Small Molecule Metabolites as Predictive Biomarkers for Cardiovascular Risk of Exposure to 16O Radiation
Khyati Mehta (Mentor: Dr. Amrita Cheema, Department of Oncology and Biochemistry and Molecular & Cellular Biology; Co-Director of Proteomics and Metabolomics Shared Resource, Georgetown University Medical Center)
December 14th, 2016, 2:00pm, Room 341, Basic Science
During space travel, astronauts are at risk of exposure to radiation from galactic cosmic rays, solar emissions, and solar proton events. Although there is an evidence of pathophysiological changes in cellular function, epigenetics, and gene expression are shown resulting in an altered metabolism in response to radiation exposure, the full effects of radiation exposure (especially in the context of space radiation) is not fully understood.

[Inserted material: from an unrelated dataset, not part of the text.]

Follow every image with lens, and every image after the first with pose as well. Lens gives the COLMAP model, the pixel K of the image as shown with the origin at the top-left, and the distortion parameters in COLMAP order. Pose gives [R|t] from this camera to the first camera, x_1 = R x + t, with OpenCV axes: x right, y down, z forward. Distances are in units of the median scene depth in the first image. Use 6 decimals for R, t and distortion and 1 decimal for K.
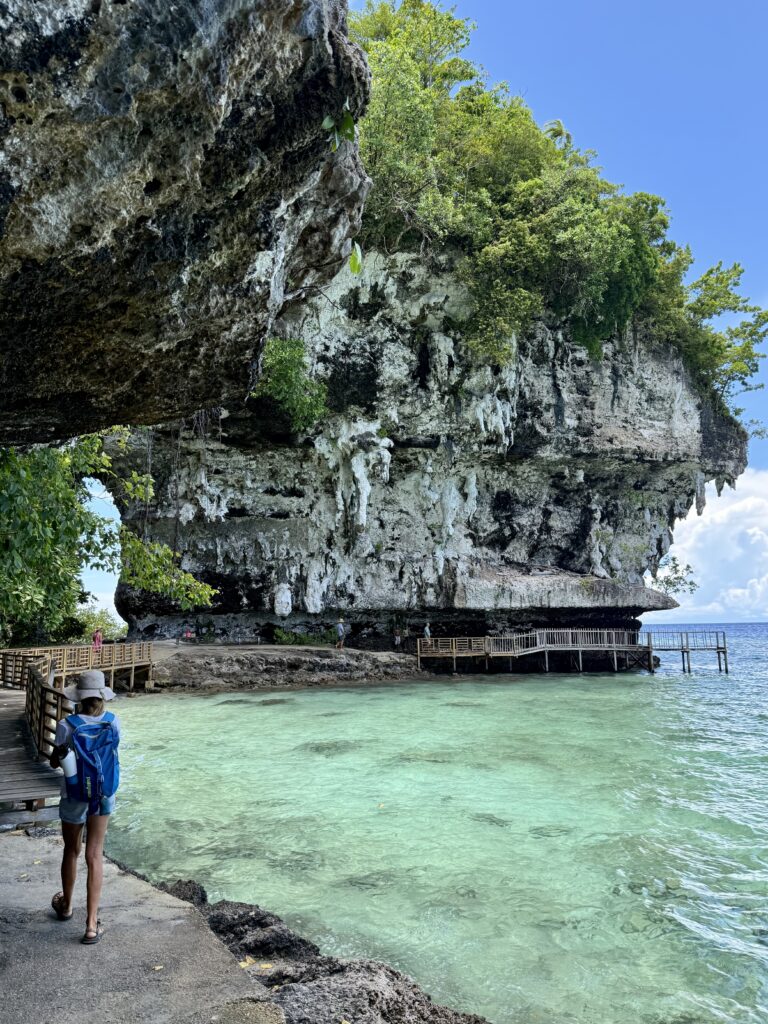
lens RADIAL K [[740.8, 0, 384.0], [0, 740.8, 512.0], [0, 0, 1]] dist [0.215549, -0.524726]
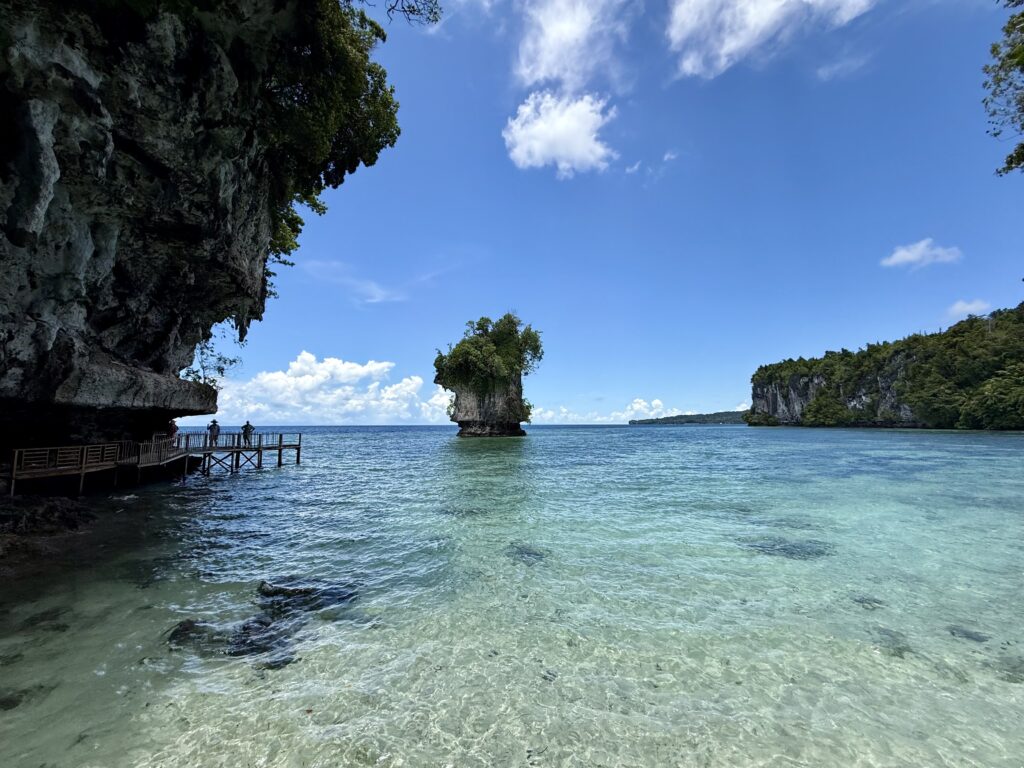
lens RADIAL K [[412.0, 0, 512.0], [0, 412.0, 384.0], [0, 0, 1]] dist [0.001649, 0.000053]
pose [[-0.005728, 0.115762, 0.993260, -0.278545], [-0.146122, 0.982518, -0.115352, 0.095181], [-0.989250, -0.145797, 0.011287, 0.591052]]
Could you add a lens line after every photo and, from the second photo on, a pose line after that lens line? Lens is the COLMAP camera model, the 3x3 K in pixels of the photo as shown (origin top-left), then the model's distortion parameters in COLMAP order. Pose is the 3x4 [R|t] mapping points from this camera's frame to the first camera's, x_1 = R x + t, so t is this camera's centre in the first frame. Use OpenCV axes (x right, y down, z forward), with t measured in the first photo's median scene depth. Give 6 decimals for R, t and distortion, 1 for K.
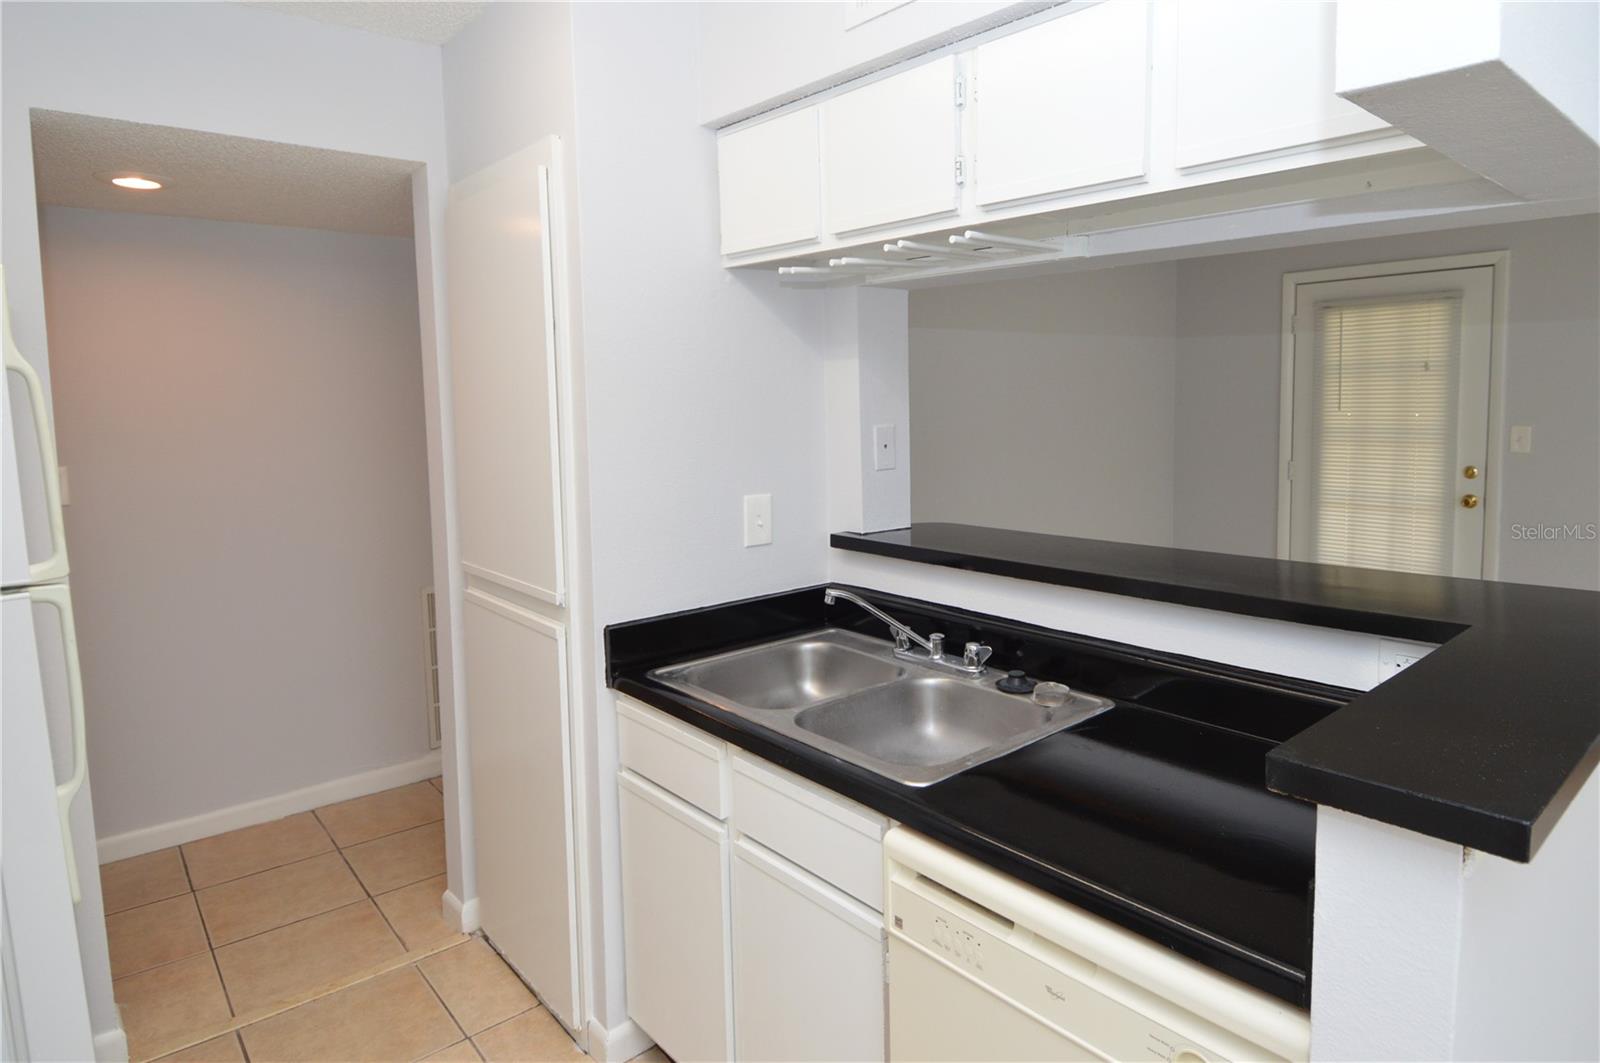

In this study 150 male C57BL/6 mice at 6 months of age were exposed to either oxygen ions (600 MeV/n) at doses of 0.1, 0.25, or 1 Gy, proton radiation at 0.5 or1 Gy, or gamma radiation at 0.5, 1, or 3 Gy. Left ventricle tissue samples were collected after either 14 or 90 days of irradiation. Sample were subject to untargeted profiling via UPLLC-ESI-QTOF-MS. Raw data were pre-processed using XCMS software (Scripps Institute). Our goal was to study time and dose dependent effects of radiation exposure.

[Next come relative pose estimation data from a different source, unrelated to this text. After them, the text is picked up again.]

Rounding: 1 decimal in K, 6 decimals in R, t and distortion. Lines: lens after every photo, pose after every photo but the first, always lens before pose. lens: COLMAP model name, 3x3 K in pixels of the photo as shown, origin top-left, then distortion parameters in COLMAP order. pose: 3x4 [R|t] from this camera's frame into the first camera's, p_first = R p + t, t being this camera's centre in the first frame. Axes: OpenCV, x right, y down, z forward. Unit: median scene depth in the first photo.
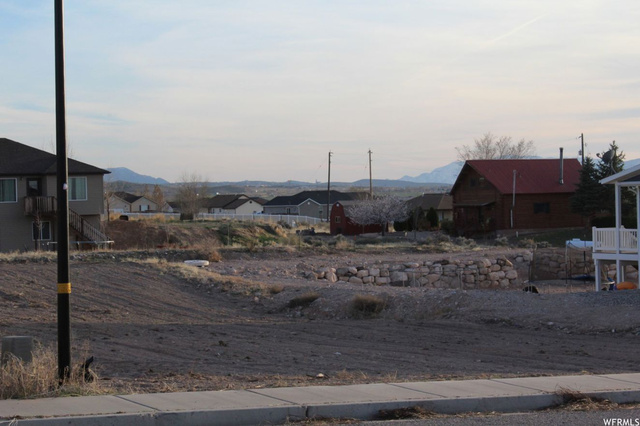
lens RADIAL K [[1458.1, 0, 318.0], [0, 1458.1, 215.4], [0, 0, 1]] dist [0.090009, 0.000000]
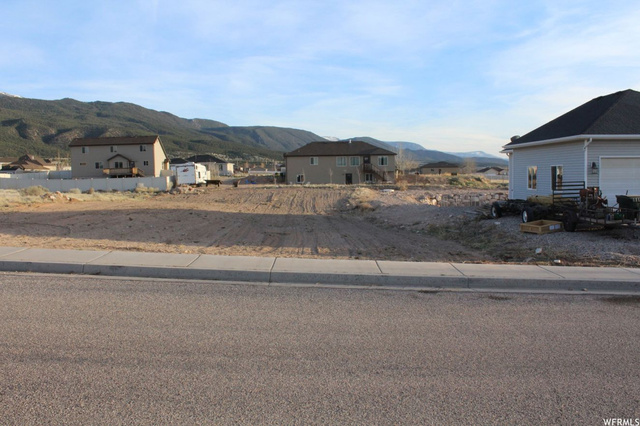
lens RADIAL K [[531.8, 0, 315.0], [0, 531.8, 212.1], [0, 0, 1]] dist [-0.167949, 0.147206]
pose [[0.862526, 0.047235, -0.503803, 0.329198], [-0.012931, 0.997366, 0.071373, 0.010642], [0.505847, -0.055046, 0.860865, 0.271229]]
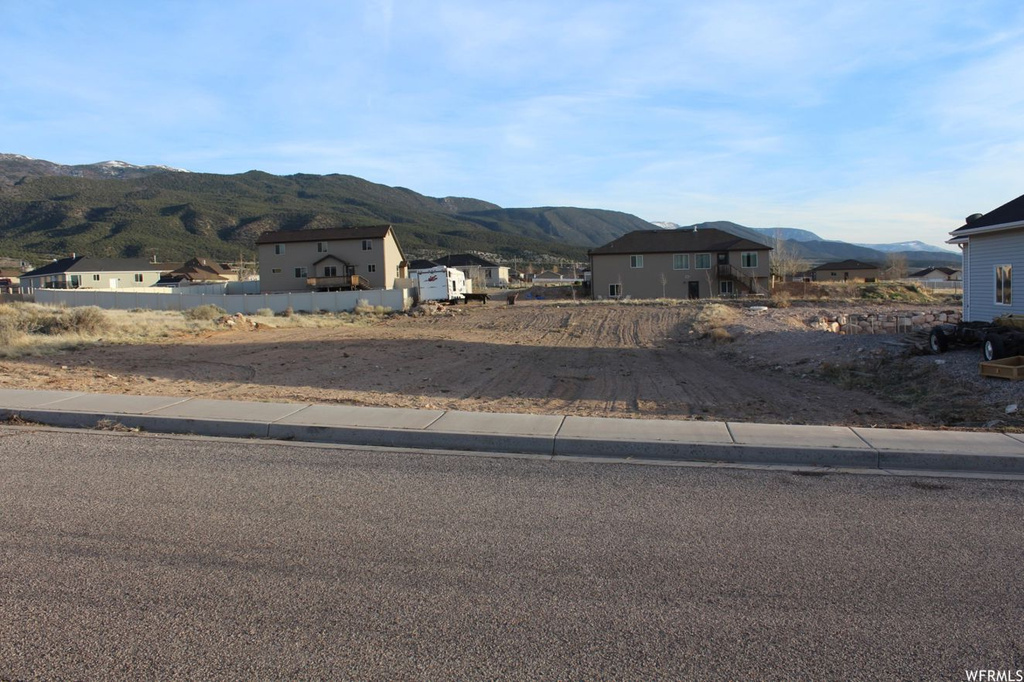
lens RADIAL K [[850.8, 0, 506.1], [0, 850.8, 343.0], [0, 0, 1]] dist [-0.167949, 0.147206]
pose [[0.773228, 0.044678, -0.632552, 0.332262], [0.000502, 0.997471, 0.071066, 0.010544], [0.634128, -0.055268, 0.771251, 0.271478]]
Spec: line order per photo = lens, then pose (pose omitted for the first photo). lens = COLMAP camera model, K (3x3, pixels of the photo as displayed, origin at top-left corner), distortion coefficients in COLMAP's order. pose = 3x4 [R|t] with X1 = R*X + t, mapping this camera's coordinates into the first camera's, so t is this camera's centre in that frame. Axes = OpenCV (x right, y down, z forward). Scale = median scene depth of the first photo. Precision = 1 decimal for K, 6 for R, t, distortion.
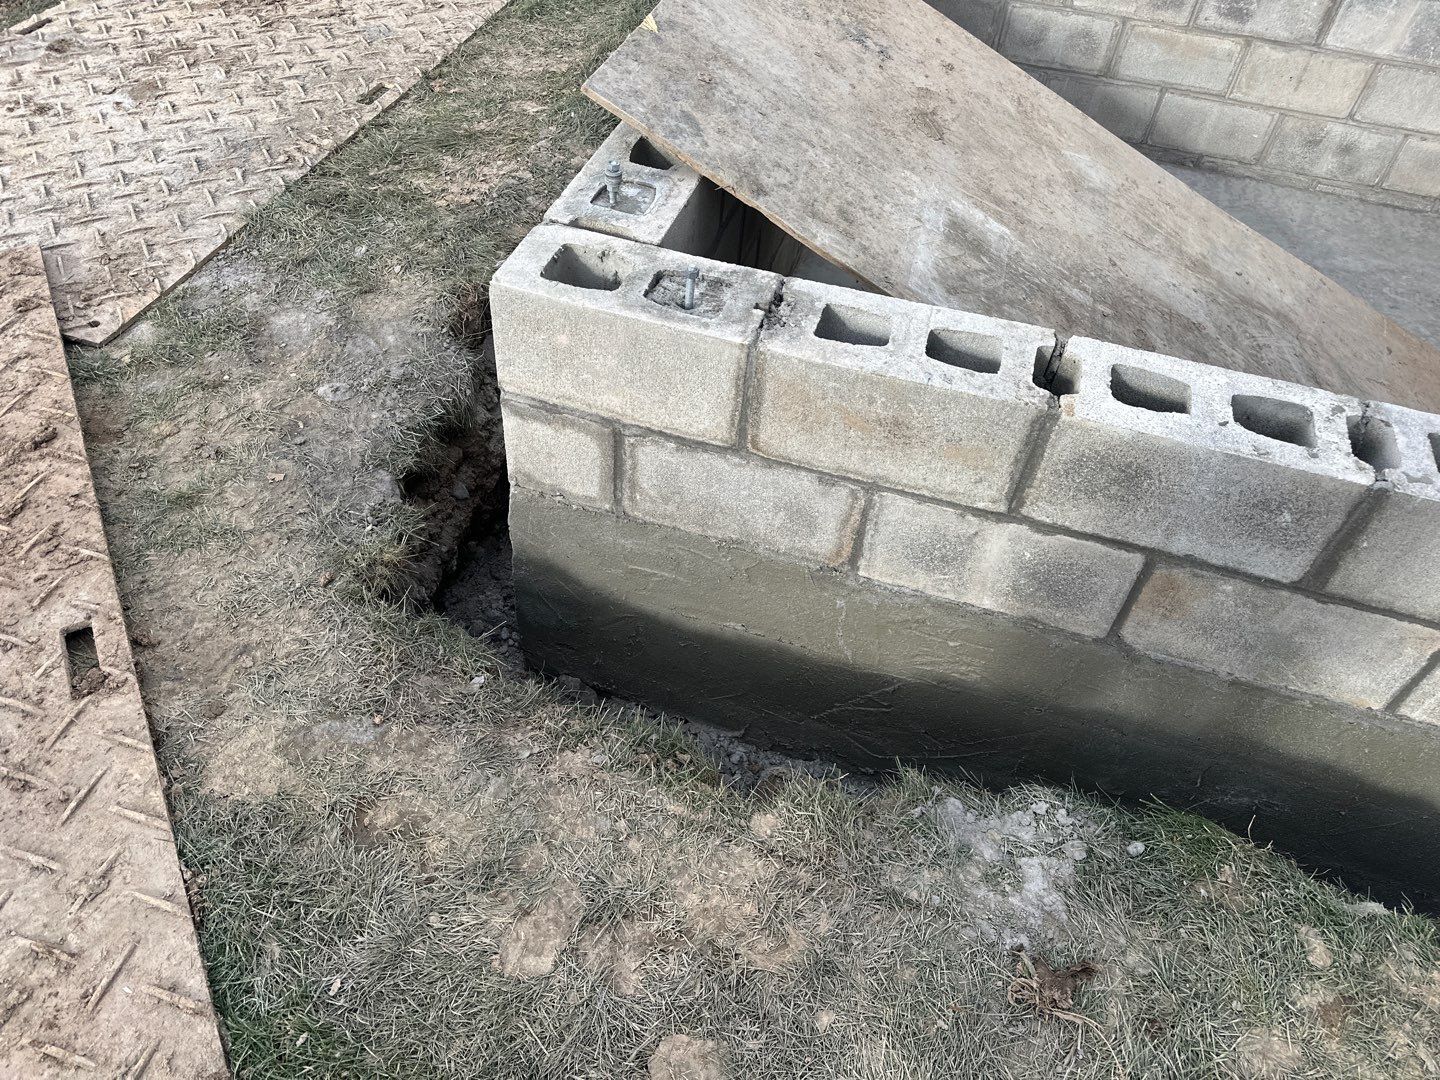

Statistical analysis using R was conducted. The data were normalized based on the QCs. After normalization, the data were subjected to a logarithmic transformation and scaled using pareto. ANOVA for time and dose comparisons and Student’s t-test for binary comparisons was performed. Given the large dataset and number of statistical tests performed, a multiple comparison adjustment method, Benjamini-Hochberg, was applied to control the false discover rate (FDR). M/z’s with FDR values lower than 0.05 were selected for identification. Those m/z values that were identified as biologically relevant were validated by running the samples for tandem mass spectrometry (MS/MS). The MS/MS spectra obtained was matched to available spectra online for identification of the biomarker. In summary, several metabolites were identified as potential predictive biomarkers of exposure to 16O radiation. Up-regulated metabolites include glucose 1-phosphate, deoxyguanosine diphosphate (dGDP), and ubiquinone-4. Down-regulated metabolites include PG(16:0/0:0) and 1α,25-dihydroxy-11-(4-hydroxymethylphenyl)-9,11-didehydrovitamin D3. The implication of these biochemical changes with the overall phenotype will be investigated in future.